In calling for a clear, strong, and long-term commitment to the militarydominated government of Pakistan despite serious concerns about that country’s nuclear proliferation activities, The 9/11 Commission cast into sharp relief two longstanding dilemmas concerning U.S. policy towards Pakistan and South Asia. First, in an often strained security relationship spanning more than five decades, U.S. and Pakistani national security objectives have seldom been congruent. Pakistan has
viewed the alliance primarily in the context of its rivalry with India, whereas
American policymakers have viewed it from the perspective of U.S. global security
interests. Second, U.S. nuclear nonproliferation objectives towards Pakistan (and
India) repeatedly have been subordinated to other important U.S. goals. During the
1980s, Pakistan exploited its key role as a conduit for aid to the anti-Soviet Afghan
mujahidin to avoid U.S. nuclear nonproliferation sanctions and receive some $600
million annually in U.S. military and economic aid. Underscoring Pakistan’s
different agenda, some of the radical Islamists favoured by its military intelligence
service later formed the core of Al Qaeda and the Taliban.
A crucial U.S. policy challenge is to gain Pakistani cooperation in shutting down
the extensive illicit nuclear supplier network established in the 1990s by the self-designated “father” of Pakistan’s nuclear bomb, Abdul Qadir Khan, which provided
nuclear enrichment technology to Iran, Libya, and North Korea, while at the same
time supporting stability in Pakistan and gaining its maximum cooperation against
terrorism. To date, the Administration appears largely to have acquiesced in
Pakistan’s refusal to allow access to Khan by U.S. intelligence officials. The
Administration has been equally reluctant to publicly criticize the Musharraf
government’s apparent use of international arms dealers to obtain controlled U.S.

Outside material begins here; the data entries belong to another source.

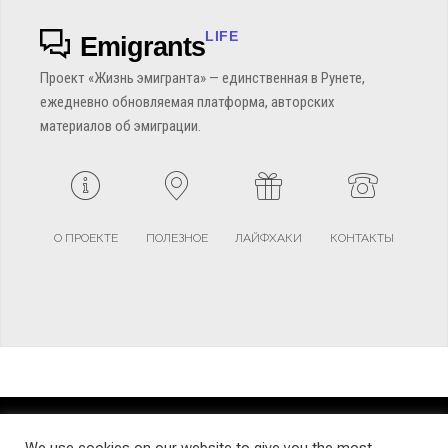
LIFE
Emigrants
Проект «Жизнь эмигранта» — единственная в Рунете,
ежедневно обновляемая платформа, авторских
материалов об эмиграции.
О ПРОЕКТЕ
ПОЛЕЗНОЕ
ЛАЙФХАКИ
КОНТАКТЫ
TERMS AND CONDITIONS
PRIVACY POLICY
SITEMAP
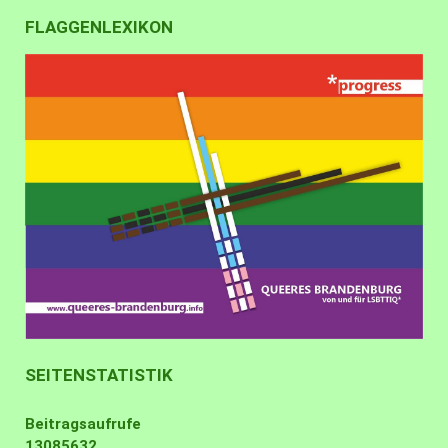
FLAGGENLEXIKON
SEITENSTATISTIK
Beitragsaufrufe
13085632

dual-use technology for its own nuclear weapons program, in violation of U.S. law.
The 109th Congress has been asked by the Administration to provide some $698
million in military and economic assistance to Pakistan for FY2006, part of a five-year, $3 billion aid package. Some Members of Congress have expressed concern
that, as during the 1980s, the urgent need for Pakistan’s cooperation will prevent the
Administration from dealing forcefully with its nuclear proliferation activities, and
have introduced legislation that seeks to make U.S. assistance contingent on
Pakistan’s cooperation on nuclear proliferation.
This report: (1) briefly recounts previous failed efforts to reconcile American
nuclear nonproliferation and other security objectives regarding Pakistan; (2)
documents A.Q. Khan’s role, whether with or without official involvement, in
supplying nuclear technology to “rogue” states and how these activities escaped
detection by U.S. intelligence agencies; (3) considers issues regarding the objectives,
and viability of the military-dominated government of President Pervez Musharraf;
and, (4) outlines and evaluates several U.S. options for seeking to gain more credible
cooperation from Pakistan’s regarding its nuclear activities while still maintaining
effective counterterrorist cooperation. This report will not be further updated.